EXERCISE MATERIAL =>
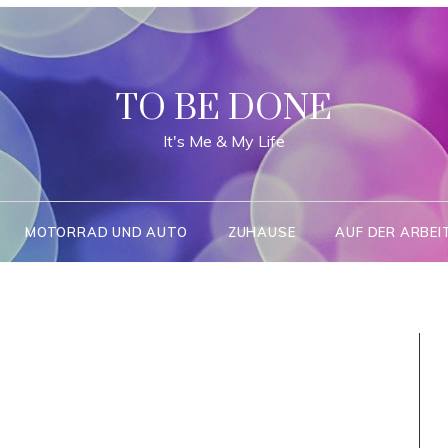
TO BE DONE
It's Me & My Life
MOTORRAD UND AUTO
ZUHAUSE
AUF DER ARBEI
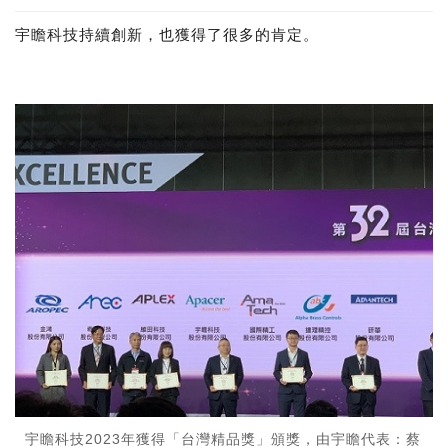
宇瞻科技持續創新，也獲得了很多的肯定。
宇瞻科技2023年獲得「台灣精品獎」頒獎，由宇瞻代表：蔡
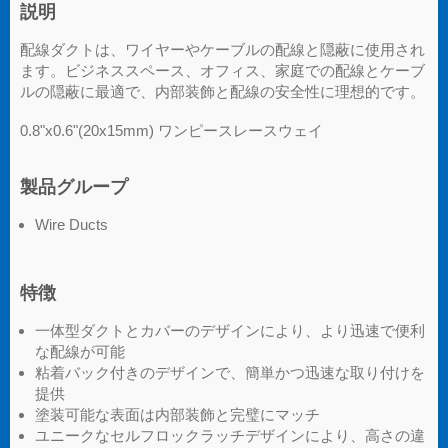
説明
配線ダクトは、ワイヤーやケーブルの配線と隠蔽に使用され
ます。ビジネススペース、オフィス、家庭での配線とケーブ
ルの隠蔽に最適で、内部装飾と配線の安全性に理想的です。
0.8"x0.6"(20x15mm) ワンピースレースウェイ
製品グループ
Wire Ducts
特徴
一体型ダクトとカバーのデザインにより、より迅速で便利
な配線が可能
粘着バック付きのデザインで、簡単かつ迅速な取り付けを
提供
塗装可能な表面は内部装飾と完璧にマッチ
ユニークなセルフロックラッチデザインにより、高さの違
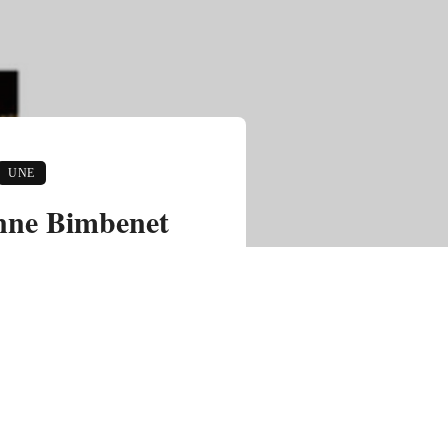
UNE
enne Bimbenet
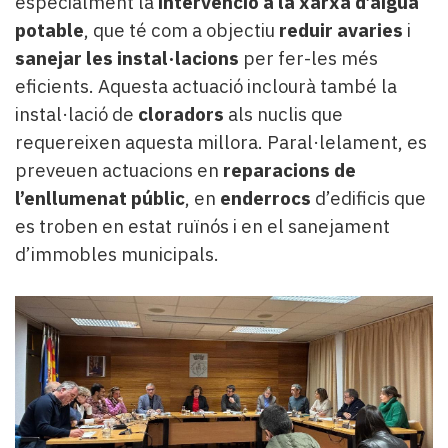
especialment la
intervenció a la xarxa d’aigua
potable
, que té com a objectiu
reduir avaries
i
sanejar les instal·lacions
per fer-les més
eficients. Aquesta actuació inclourà també la
instal·lació de
cloradors
als nuclis que
requereixen aquesta millora. Paral·lelament, es
preveuen actuacions en
reparacions de
l’enllumenat públic
, en
enderrocs
d’edificis que
es troben en estat ruïnós i en el sanejament
d’immobles municipals.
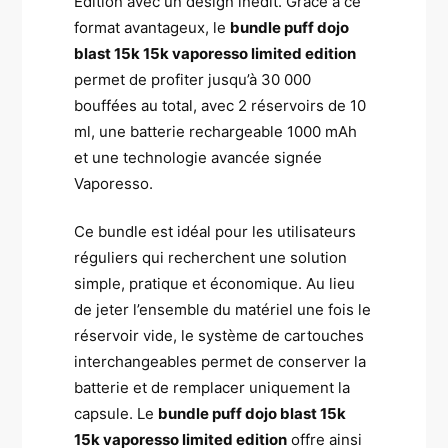
Edition avec un design inédit. Grâce à ce
format avantageux, le
bundle puff dojo
blast 15k 15k vaporesso limited edition
permet de profiter jusqu’à 30 000
bouffées au total, avec 2 réservoirs de 10
ml, une batterie rechargeable 1000 mAh
et une technologie avancée signée
Vaporesso.
Ce bundle est idéal pour les utilisateurs
réguliers qui recherchent une solution
simple, pratique et économique. Au lieu
de jeter l’ensemble du matériel une fois le
réservoir vide, le système de cartouches
interchangeables permet de conserver la
batterie et de remplacer uniquement la
capsule. Le
bundle puff dojo blast 15k
15k vaporesso limited edition
offre ainsi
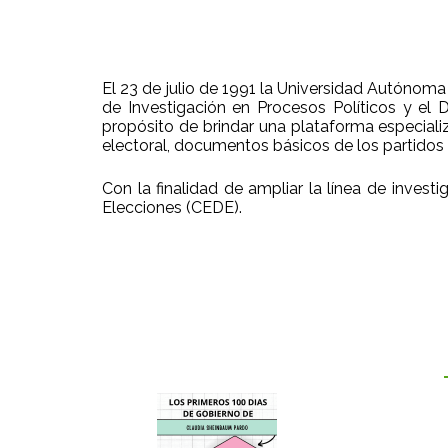
El 23 de julio de 1991 la Universidad Autónoma
de Investigación en Procesos Políticos y el
propósito de brindar una plataforma especiali
electoral, documentos básicos de los partidos po
Con la finalidad de ampliar la línea de inve
Elecciones (CEDE).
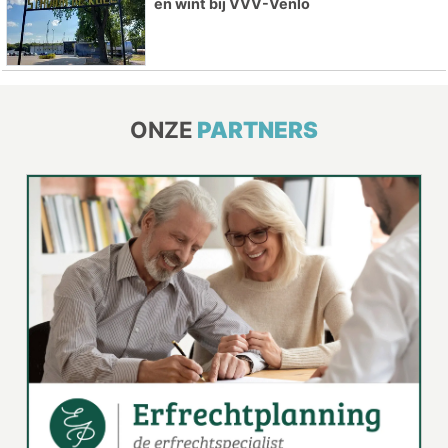
en wint bij VVV-Venlo
ONZE
PARTNERS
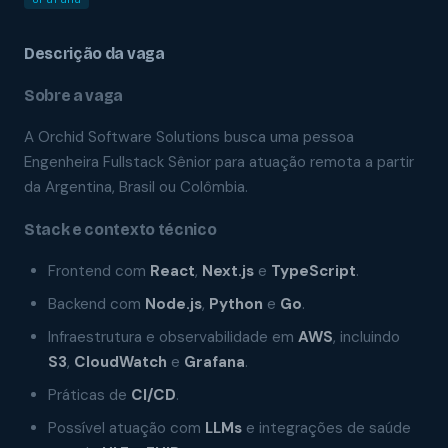
Descrição da vaga
Sobre a vaga
A Orchid Software Solutions busca uma pessoa
Engenheira Fullstack Sênior para atuação remota a partir
da Argentina, Brasil ou Colômbia.
Stack e contexto técnico
Frontend com
React
,
Next.js
e
TypeScript
.
Backend com
Node.js
,
Python
e
Go
.
Infraestrutura e observabilidade em
AWS
, incluindo
S3
,
CloudWatch
e
Grafana
.
Práticas de
CI/CD
.
Possível atuação com
LLMs
e integrações de saúde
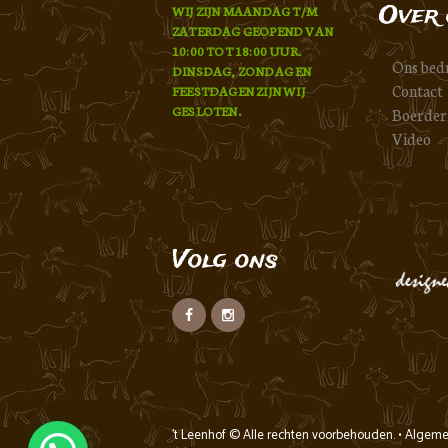
Over 
WIJ ZIJN MAANDAG T/M
ZATERDAG GEOPEND VAN
10:00 TOT 18:00 UUR.
Ons bedr
DINSDAG, ZONDAG EN
Contact
FEESTDAGEN ZIJN WIJ
GESLOTEN.
Boerder
Video
Volg ons
't Leenhof
© Alle rechten voorbehouden. •
Algeme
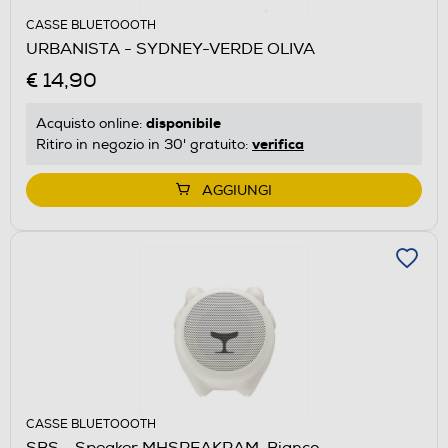
CASSE BLUETOOOTH
URBANISTA - SYDNEY-VERDE OLIVA
€ 14,90
disponibile
Acquisto online:
verifica
Ritiro in negozio in 30' gratuito:
AGGIUNGI
CASSE BLUETOOOTH
SBS - Speaker MHSPEAKRAM-Bianco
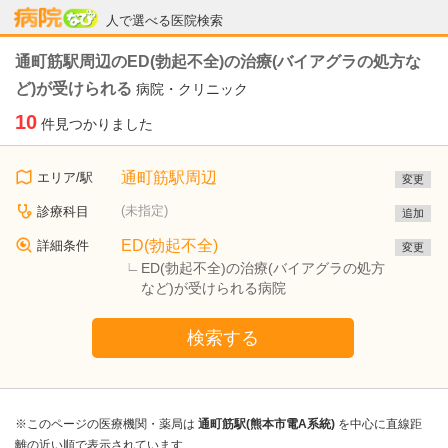
病院なび
人で選べる医院検索
通町筋駅周辺のED(勃起不全)の治療(バイアグラの処方な
ど)が受けられる
病院・クリニック
10
件見つかりました
通町筋駅周辺
エリア/駅
変更
(未指定)
診療科目
追加
ED(勃起不全)
詳細条件
変更
ED(勃起不全)の治療(バイアグラの処方
など)が受けられる病院
検索する
※このページの医療機関・薬局は
通町筋駅(熊本市電A系統)
を中心に直線距
離の近い順で表示されています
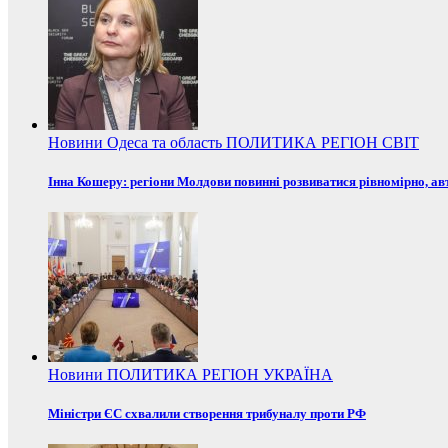
Новини
Одеса та область
ПОЛИТИКА
РЕГІОН
СВІТ
Інна Кошеру: регіони Молдови повинні розвиватися рівномірно, ав
Новини
ПОЛИТИКА
РЕГІОН
УКРАЇНА
Міністри ЄС схвалили створення трибуналу проти РФ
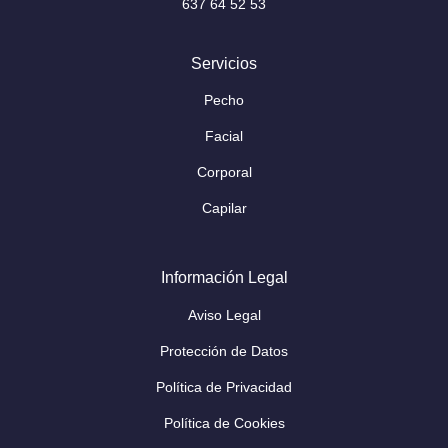
637 64 52 53
Servicios
Pecho
Facial
Corporal
Capilar
Información Legal
Aviso Legal
Protección de Datos
Política de Privacidad
Política de Cookies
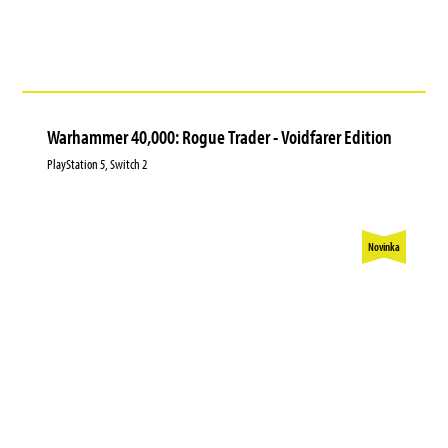
Warhammer 40,000: Rogue Trader - Voidfarer Edition
PlayStation 5, Switch 2
Novinka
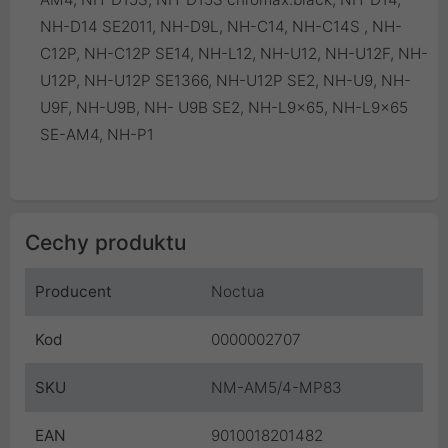
NH-D14 SE2011, NH-D9L, NH-C14, NH-C14S , NH-
C12P, NH-C12P SE14, NH-L12, NH-U12, NH-U12F, NH-
U12P, NH-U12P SE1366, NH-U12P SE2, NH-U9, NH-
U9F, NH-U9B, NH- U9B SE2, NH-L9x65, NH-L9x65
SE-AM4, NH-P1
Cechy produktu
Producent
Noctua
Kod
0000002707
SKU
NM-AM5/4-MP83
EAN
9010018201482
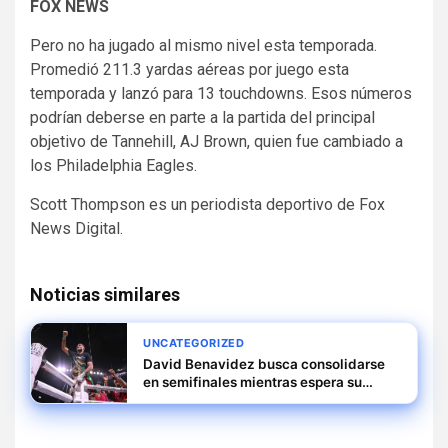
FOX NEWS
Pero no ha jugado al mismo nivel esta temporada.
Promedió 211.3 yardas aéreas por juego esta
temporada y lanzó para 13 touchdowns. Esos números
podrían deberse en parte a la partida del principal
objetivo de Tannehill, AJ Brown, quien fue cambiado a
los Philadelphia Eagles.
Scott Thompson es un periodista deportivo de Fox
News Digital.
Noticias similares
UNCATEGORIZED
David Benavidez busca consolidarse
en semifinales mientras espera su
oportunidad como titular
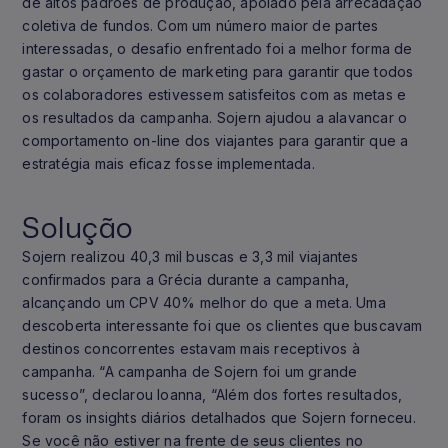
de altos padrões de produção, apoiado pela arrecadação
coletiva de fundos. Com um número maior de partes
interessadas, o desafio enfrentado foi a melhor forma de
gastar o orçamento de marketing para garantir que todos
os colaboradores estivessem satisfeitos com as metas e
os resultados da campanha. Sojern ajudou a alavancar o
comportamento on-line dos viajantes para garantir que a
estratégia mais eficaz fosse implementada.
Solução
Sojern realizou 40,3 mil buscas e 3,3 mil viajantes
confirmados para a Grécia durante a campanha,
alcançando um CPV 40% melhor do que a meta. Uma
descoberta interessante foi que os clientes que buscavam
destinos concorrentes estavam mais receptivos à
campanha. “A campanha de Sojern foi um grande
sucesso”, declarou Ioanna, “Além dos fortes resultados,
foram os insights diários detalhados que Sojern forneceu.
Se você não estiver na frente de seus clientes no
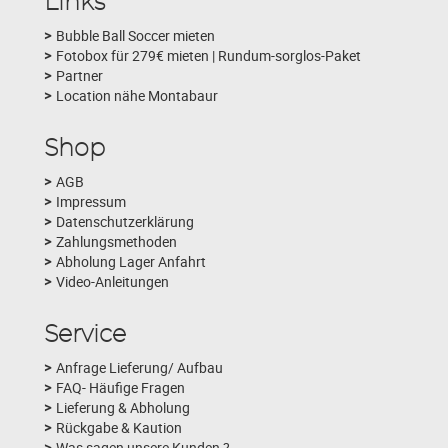
Links
Bubble Ball Soccer mieten
Fotobox für 279€ mieten | Rundum-sorglos-Paket
Partner
Location nähe Montabaur
Shop
AGB
Impressum
Datenschutzerklärung
Zahlungsmethoden
Abholung Lager Anfahrt
Video-Anleitungen
Service
Anfrage Lieferung/ Aufbau
FAQ- Häufige Fragen
Lieferung & Abholung
Rückgabe & Kaution
Was sagen unsere Kunden ?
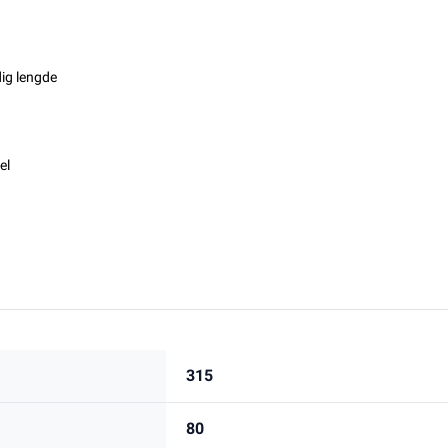
ig lengde
el
315
80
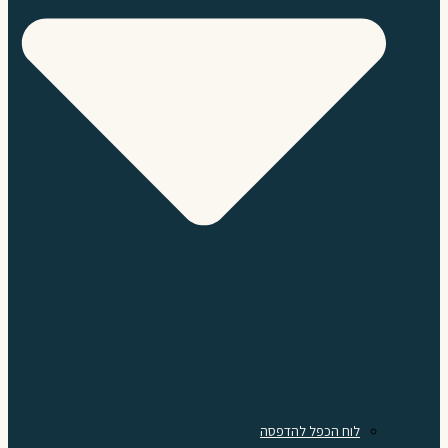
לוח הכפל להדפסה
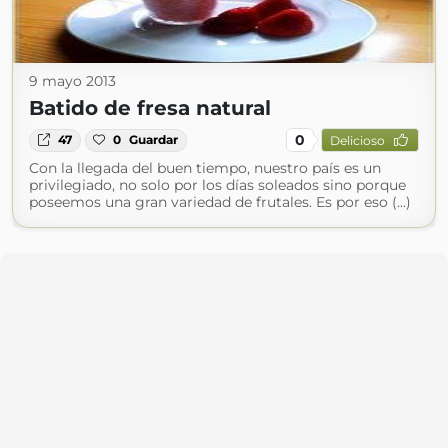
9 mayo 2013
Batido de fresa natural
0
47
0
Guardar
Delicioso
Con la llegada del buen tiempo, nuestro país es un
privilegiado, no solo por los días soleados sino porque
poseemos una gran variedad de frutales. Es por eso (...)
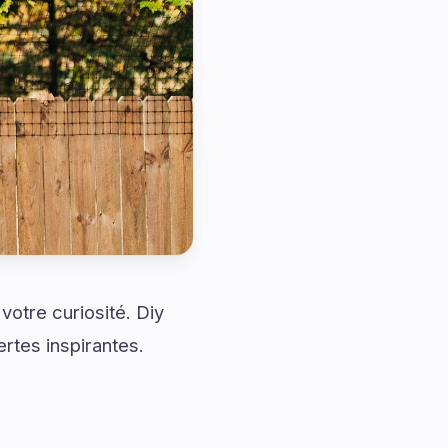
votre curiosité. Diy
rtes inspirantes.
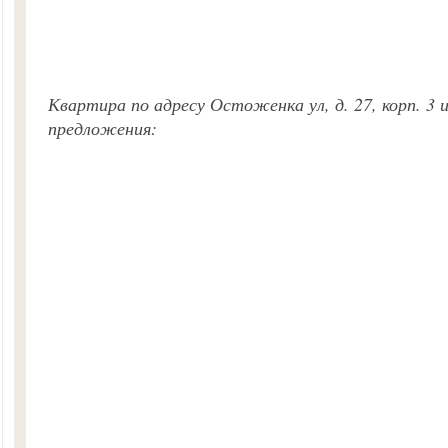
Квартира по адресу Остоженка ул, д. 27, корп. 3 
предложения:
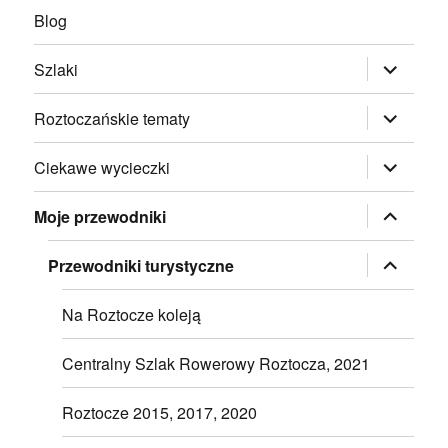
Blog
rozwiń
Szlaki
menu
potomne
rozwiń
Roztoczańskie tematy
menu
potomne
rozwiń
Ciekawe wycieczki
menu
potomne
rozwiń
Moje przewodniki
menu
potomne
rozwiń
Przewodniki turystyczne
menu
potomne
Na Roztocze koleją
Centralny Szlak Rowerowy Roztocza, 2021
Roztocze 2015, 2017, 2020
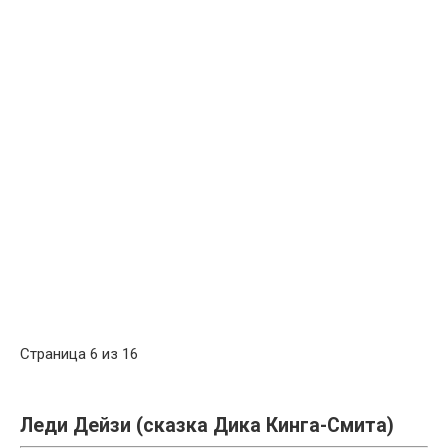
Страница 6 из 16
Леди Дейзи (сказка Дика Кинга-Смита)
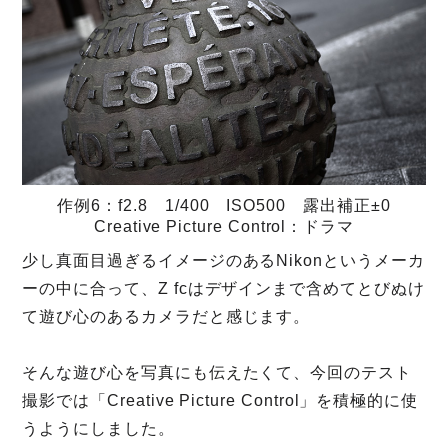
作例6：f2.8 1/400 ISO500 露出補正±0
Creative Picture Control：ドラマ
少し真面目過ぎるイメージのあるNikonというメーカ
ーの中に合って、Z fcはデザインまで含めてとびぬけ
て遊び心のあるカメラだと感じます。
そんな遊び心を写真にも伝えたくて、今回のテスト
撮影では「Creative Picture Control」を積極的に使
うようにしました。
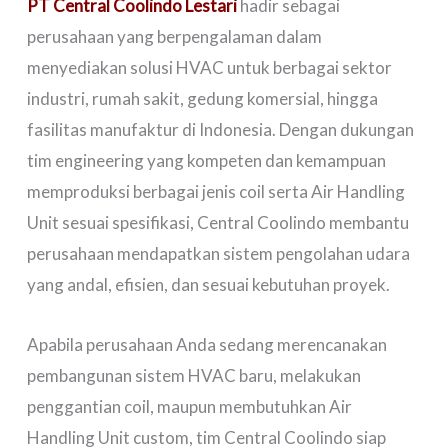
PT Central Coolindo Lestari
hadir sebagai
perusahaan yang berpengalaman dalam
menyediakan solusi HVAC untuk berbagai sektor
industri, rumah sakit, gedung komersial, hingga
fasilitas manufaktur di Indonesia. Dengan dukungan
tim engineering yang kompeten dan kemampuan
memproduksi berbagai jenis coil serta Air Handling
Unit sesuai spesifikasi, Central Coolindo membantu
perusahaan mendapatkan sistem pengolahan udara
yang andal, efisien, dan sesuai kebutuhan proyek.
Apabila perusahaan Anda sedang merencanakan
pembangunan sistem HVAC baru, melakukan
penggantian coil, maupun membutuhkan Air
Handling Unit custom, tim Central Coolindo siap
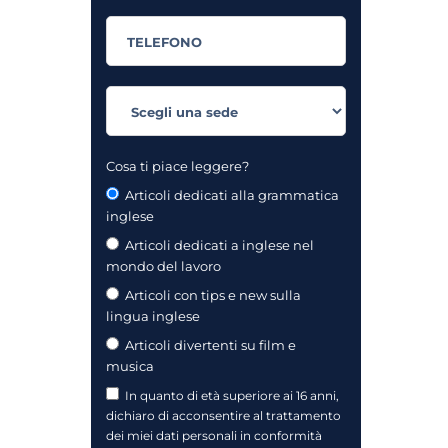
Cosa ti piace leggere?
Articoli dedicati alla grammatica
inglese
Articoli dedicati a inglese nel
mondo del lavoro
Articoli con tips e new sulla
lingua inglese
Articoli divertenti su film e
musica
In quanto di età superiore ai 16 anni,
dichiaro di acconsentire al trattamento
dei miei dati personali in conformità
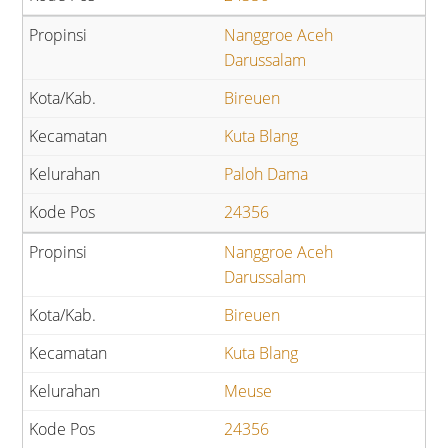
Nanggroe Aceh
Darussalam
Bireuen
Kuta Blang
Paloh Dama
24356
Nanggroe Aceh
Darussalam
Bireuen
Kuta Blang
Meuse
24356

BRIEF => Reproduce the material from its very start through the line that contains "宇瞻科技2023年獲得「台灣精品獎」頒獎，由宇瞻代表：蔡", with both ends included, and leave the pictures out.

SOLVED EXERCISE =>
TO BE DONE
It's Me & My Life
MOTORRAD UND AUTO
ZUHAUSE
AUF DER ARBEI
宇瞻科技持續創新，也獲得了很多的肯定。
宇瞻科技2023年獲得「台灣精品獎」頒獎，由宇瞻代表：蔡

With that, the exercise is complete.